Could the entries below be transcribed word for word, with the pictures omitted?
Top of Materials provided
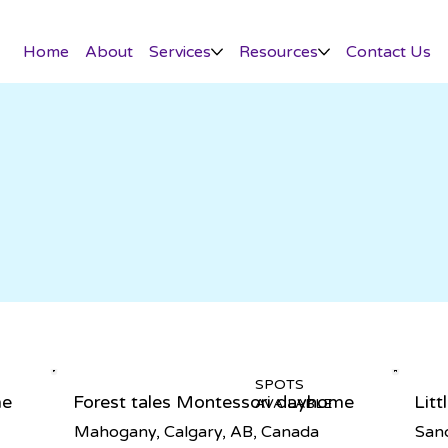
Home
About
Services
Resources
Contact Us
SPOTS
me
Forest tales Montessori dayhome
Lit
AVAILABLE
Mahogany, Calgary, AB, Canada
Sand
Bottom of Materials provided
> Task answer:
Home
About
Services
Resources
Contact Us
SPOTS
me
Forest tales Montessori dayhome
Lit
AVAILABLE
Mahogany, Calgary, AB, Canada
Sand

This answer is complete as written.